Но Паулина остановила его.

— Ничего, мистер Отли. У меня есть еще несколько минут, и я могу поговорить с мисс Сьюард.

— Пожалуйста, мисс Фрэзер, — уступил Отли. — Я ведь только старался, чтобы не потревожили мистера Чиверела.

Девушка неожиданно улыбнулась ему очаровательной улыбкой.

— Ну, конечно! Не сердитесь, я должна была сюда попасть.

Отли пошел к двери, ворча:

— Не уверен, что должны, но вижу, что попали…

Едва дверь за ним закрылась, Энн Сьюард с таинственным видом повернулась к Паулине.

— Понимаете, что произошло: я работаю в Уонли в репертуарном театре, это миль тридцать отсюда, и когда я узнала, что мистер Чиверел показывает здесь свою новую пьесу, я поняла, что мне просто необходимо с ним встретиться. Я вообще–то не такая, то есть я не всегда вот так нахально вламываюсь, а то меня, наверное, не взяли бы в уонлейский театр.

— Может быть, и нет, — улыбнулась Паулина, — но ведь у вас еще все впереди. Вы такая молодая.

Энн этого не находила.

— Мне двадцать три года, — объявила она печально.

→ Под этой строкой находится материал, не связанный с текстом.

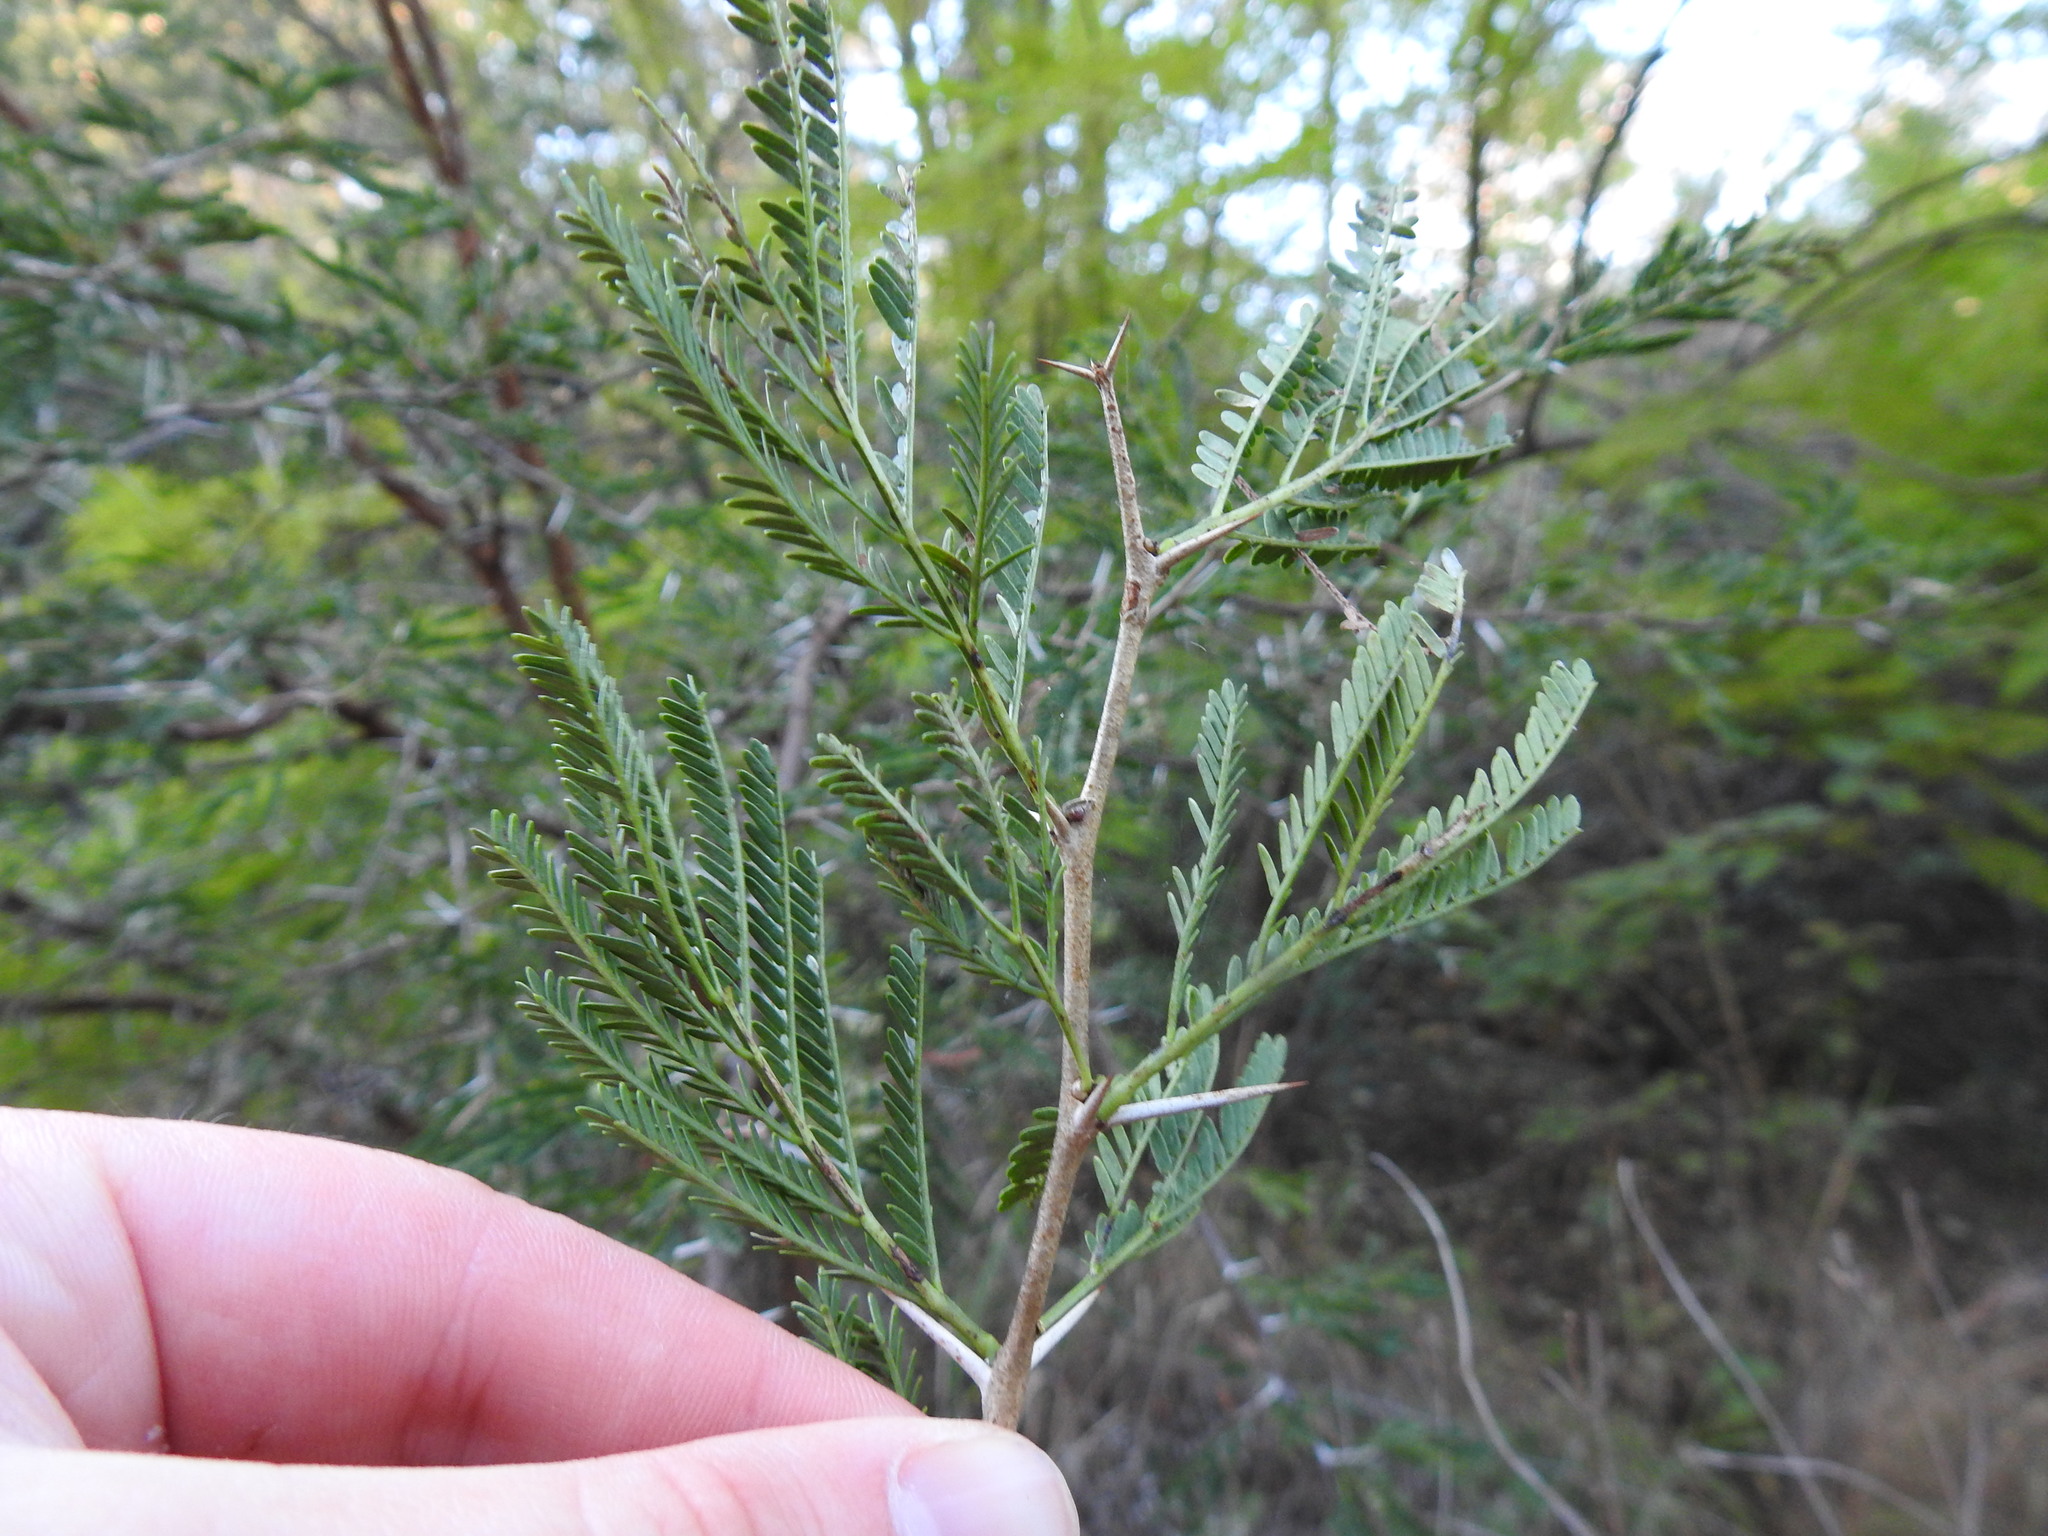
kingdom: Plantae
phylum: Tracheophyta
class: Magnoliopsida
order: Fabales
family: Fabaceae
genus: Vachellia
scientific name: Vachellia karroo
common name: Sweet thorn
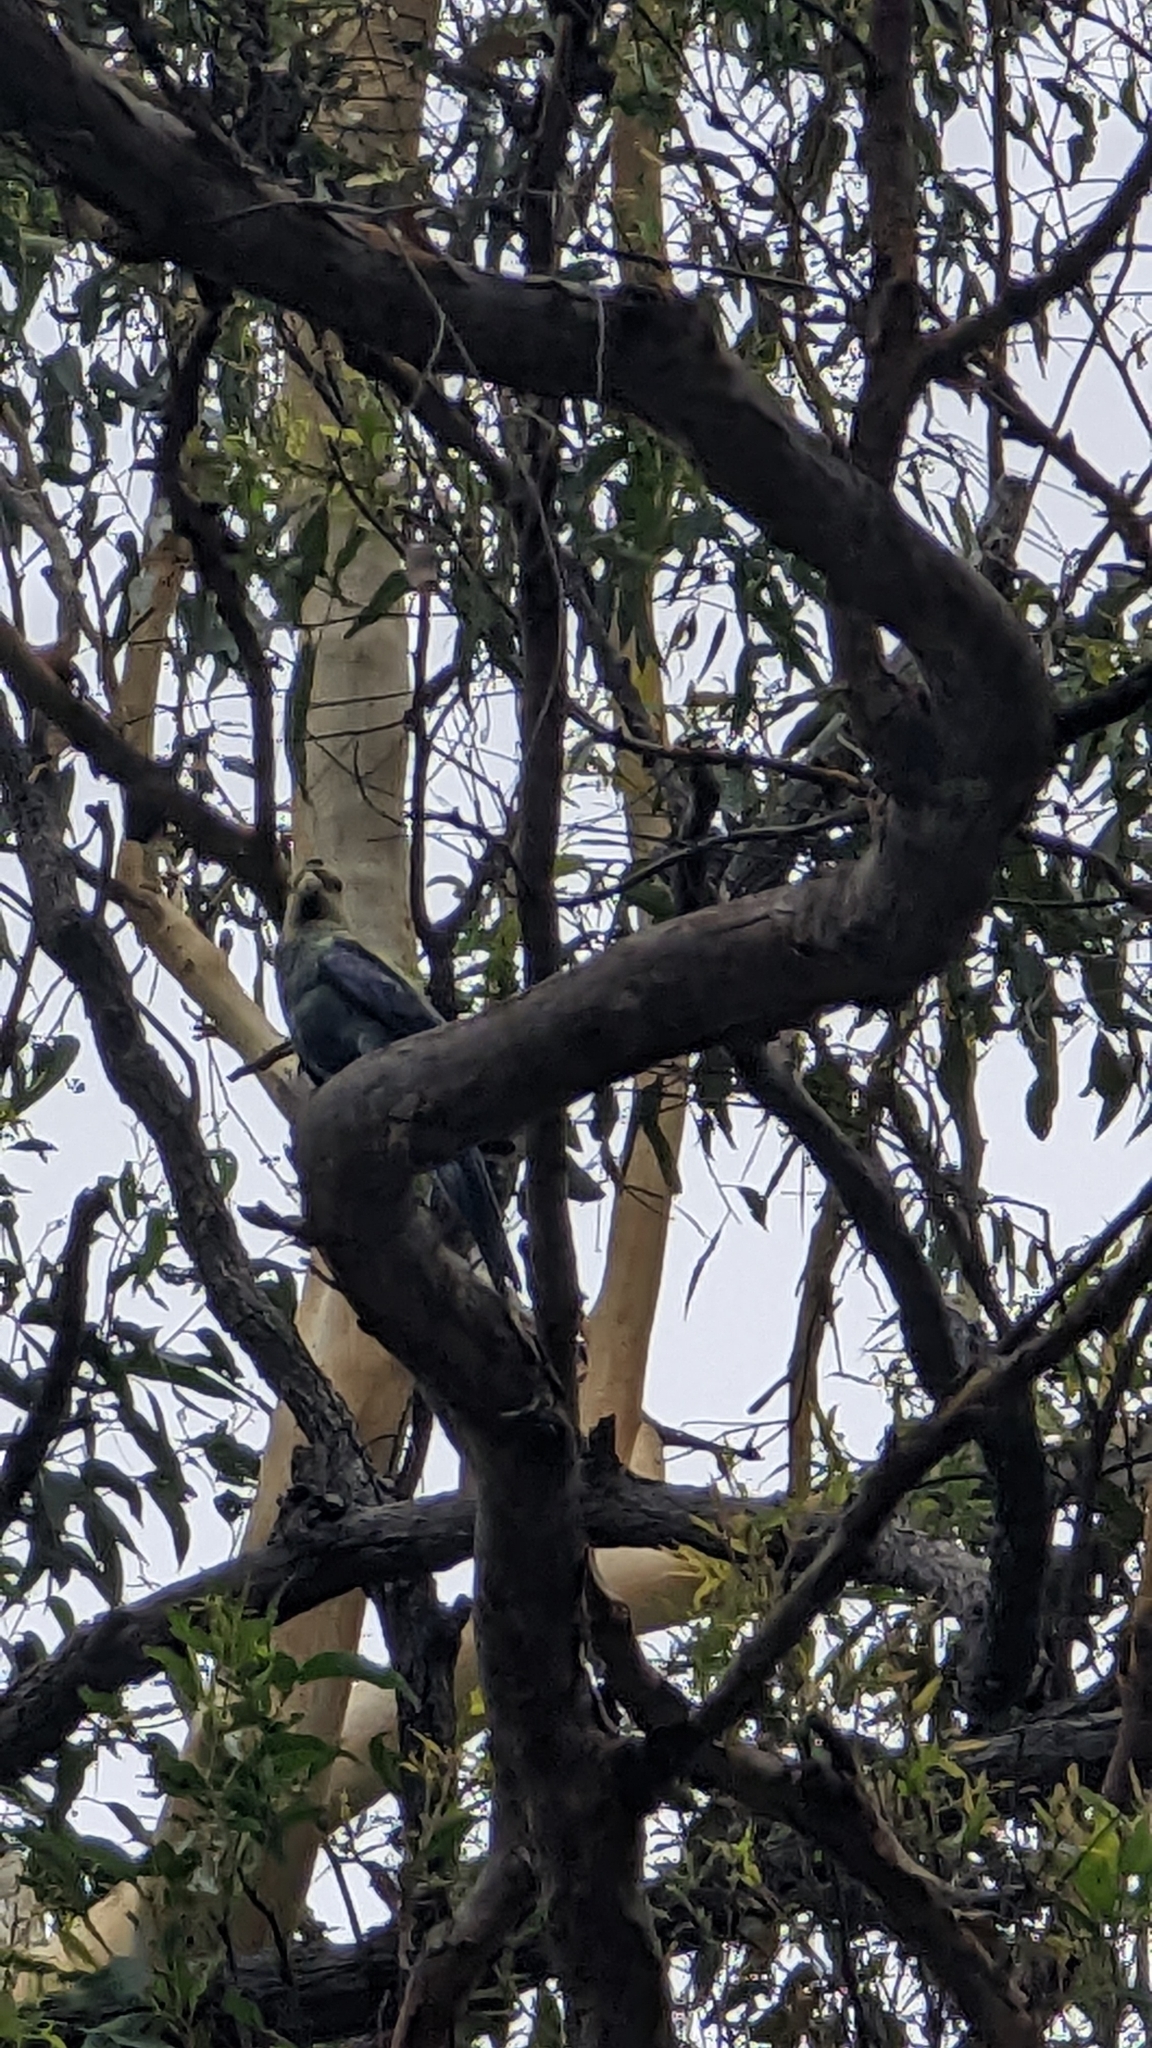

— Ну, это не так уж много.

Энн посмотрела на нее с восхищением.

— Вы великая актриса. Когда у меня осенью выдалась свободная неделя, я отправилась в Лондон и, помню, во вторник пошла смотреть вас в пьесе Мартина Чиверела «Блуждающий огонь».

— Это чудесная пьеса!

— Да. Я ходила и в среду, и в четверг. Три раза. Вы играли удивительно. Только… вы не рассердитесь, если я скажу одну вещь?

Паулине стало смешно.

— Все может быть. Но давайте рискнем.

Отбросив всякое смущение, девушка горячо продолжала:

— Вот в конце второго акта, когда вы узнаете о том, что он вернулся и ждет вас, — тут, по–моему, вы должны были бы все выронить, что у вас в руках, как будто обо всем забыли, и потом выйти прямо в сад. Вы не сердитесь, что я это сказала?

— Нет, что вы! Собственно, я и сама хотела сделать что–то в этом роде, но наш режиссер мне бы не позволил. Знаете… мне кажется, вы настоящая актриса…

— Вы так думаете? — в восторге воскликнула девушка. — Я знаю, что я актриса. Конечно, в провинциальном театре это безнадежно, а уж у нас в Уонли и подавно. Я могла бы играть в тысячу раз лучше, если бы мне только удалось получить роль, особенно в пьесе Чиверела. Пожалуйста, мисс Фрэзер, я не хочу надоедать, мне самой противно так врываться, но я просто должна его видеть. Где он?

— Он сейчас внизу, на сцене, но скоро вернется сюда. Только я вас предупреждаю, он очень устал и не в духе и не хочет никого видеть…

— Я его не потревожу. Я только спокойно объясню, кто я такая и что я делала, и попрошу его посмотреть меня.

Паулина кивнула.

— Садитесь. Хотите сигарету?

— Нет, спасибо. И если вы не возражаете, я не стану садиться. А то мне как–то неспокойно.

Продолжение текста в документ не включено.